Later, though, he went around and saw that although the plates were the same size and number as those on the machine the Loser was using, the weights assigned to them were substantially less. 
This assuaged the Loser's fragile male ego. 
When college men come to lift, the Loser mentally makes an excuse to leave anon.  

Thursday, July 16, 2015

Swimming pool

Today, the Complete and Total Loser went to the swimming pool where he spent many happy childhood summer days with friends and family. The pool, he sees now, is tiny. It can't be more than fifteen yards long. But it was on a nice college campus and there was a large pond nearby with a small waterfall, geese, ducks, turtles and fish.

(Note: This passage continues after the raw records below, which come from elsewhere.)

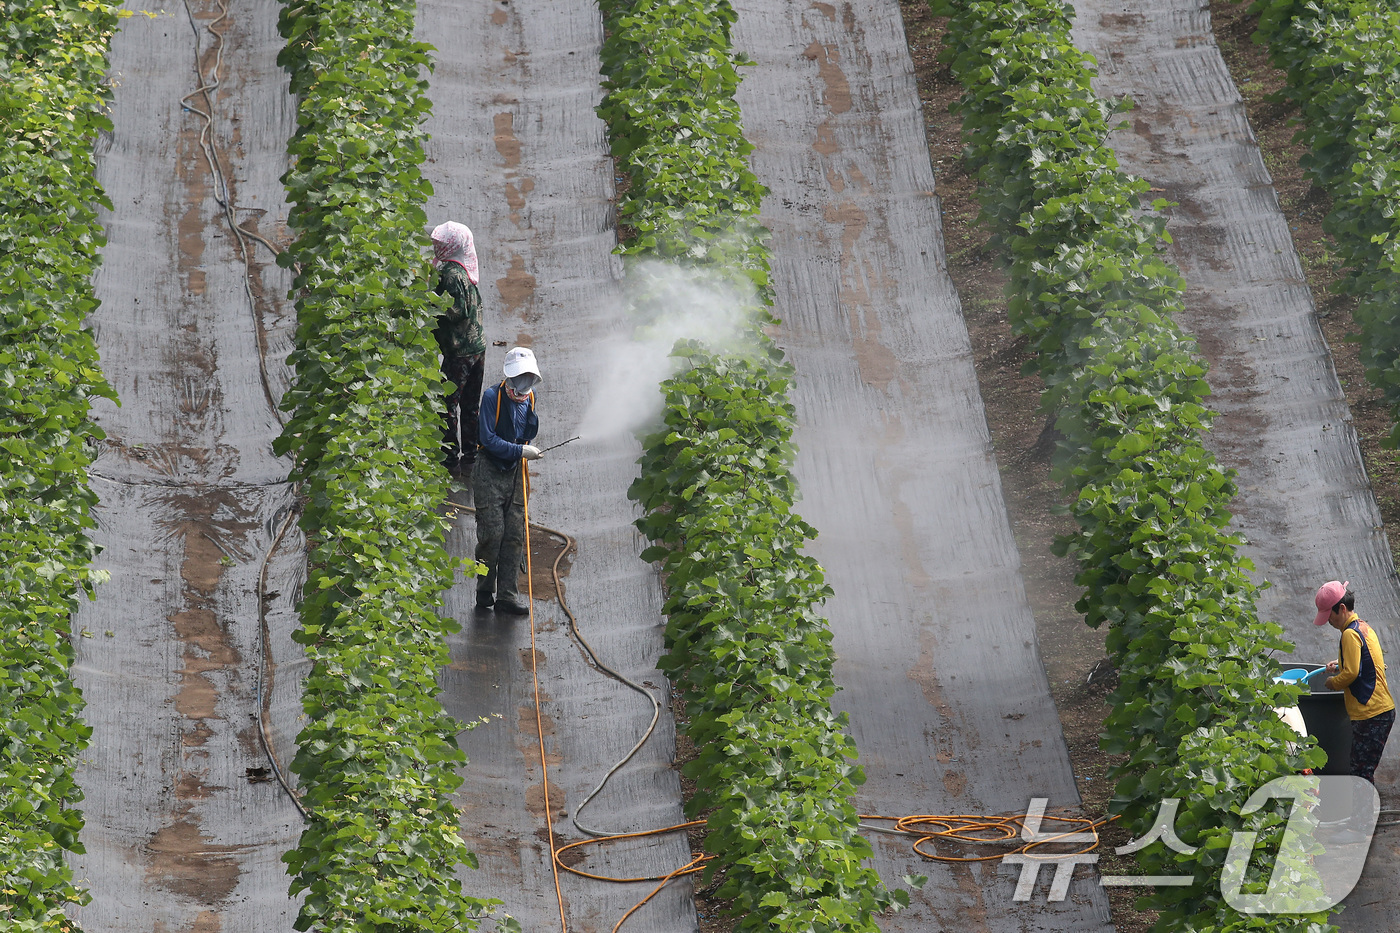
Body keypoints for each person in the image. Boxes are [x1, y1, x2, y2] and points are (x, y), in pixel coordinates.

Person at [473, 347, 543, 615]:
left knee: (514, 536)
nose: (523, 385)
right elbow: (488, 439)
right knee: (491, 534)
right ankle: (484, 588)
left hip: (515, 473)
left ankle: (507, 596)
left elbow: (525, 433)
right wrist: (520, 450)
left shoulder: (530, 398)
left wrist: (523, 450)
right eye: (520, 378)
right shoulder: (492, 397)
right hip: (489, 472)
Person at [1314, 580, 1395, 783]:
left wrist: (1333, 683)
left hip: (1370, 714)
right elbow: (1368, 662)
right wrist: (1339, 664)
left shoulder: (1349, 634)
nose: (1328, 621)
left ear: (1342, 608)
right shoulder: (1363, 627)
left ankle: (1363, 805)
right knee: (1362, 770)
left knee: (1360, 774)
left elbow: (1351, 673)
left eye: (1329, 615)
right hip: (1380, 711)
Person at [430, 221, 487, 478]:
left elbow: (458, 311)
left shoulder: (451, 274)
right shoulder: (465, 267)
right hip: (477, 347)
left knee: (447, 404)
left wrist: (430, 302)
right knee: (471, 404)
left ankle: (451, 459)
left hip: (459, 352)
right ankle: (471, 456)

The Loser and one of his two older brothers would put towels around their necks and pretend they were superheros wearing capes.
A memory the Loser has is of seeing a girl, older, with short hair, walking toward the Loser to talk to his oldest brother, who was 14. The girl is singing the song Reach Out of the Darkness, by Friend & Lover. "I think it's so groovy now, that people are trying to get together, think it's wonderful to know that people are finally getting together." The song was current then, meaning that the year was 1968. The Loser never spoke to the girl and he misheard the song and for decades would think it's, "It's the one who buys the house, where people are finally getting together," which of course makes no sense. 
small outdoor swimming pool on Eastern University campus
The small, outdoor swimming pool on Eastern University's campus.

Friday, June 19, 2015

"Where are we going?" "Swimming!"

The first lap went well and the Complete and Total Loser felt like he could swim a mile nonstop, like he had when he last swam regularly.
That was twenty-five years ago, however, and after four laps in the twenty-five yard pool the Loser had to stop and spend several minutes catching his breath. After that, he had to stop after every two laps and recover. He is that old and out of shape.
The Loser has always loved to swim. The feel of water giving support. The forced rhythm of breathing once underway. He got serious about it when he spent a few months living in Western Australia in 1989. He lived near an Olympic-size pool where for a dollar he could swim all day. It was an outdoor pool, which suited the climate around Perth. He went every day.
men's locker room
The men's locker room the Loser uses at the pool.

There’s a cliché about learning that says you can’t learn how to swim by reading a book. That’s only partially true. A book about swimming the Loser found at a library in Perth taught him that his freestyle stroke was all wrong. He modified it and began to swim faster and for longer.
His favorite form of exercise—bicycling—is out now because of the painful knee of his crippled leg. The Loser has wanted to swim for ages but, poor and unemployed, he didn’t think he’d be able to find a place to swim that he could afford. He was wrong. A local college offers lap swimming year round in the mornings for just $30 a month. It’s closed on weekends, but that’s not a problem for the Loser in his current unemployed situation.
chrissie watkins death jaws 1975
If it's been awhile, those first laps can be tiring.

The other swimmers are middle-aged, like the Loser. There are only five lanes, but so far he hasn’t had to wait for one. (He gets there by 6:30, which helps.) Swimming seems easy and it is in terms of impact and force, but after doing it the Loser realized that swimming is like lifting a light weight hundreds of times and he felt a pronounced but pleasant ache from it the next day. He still does. Today, his third, he swam six laps nonstop several times. He’ll never be the swimmer he was twenty-five years ago, but he hopes to get in some kind of shape again soon.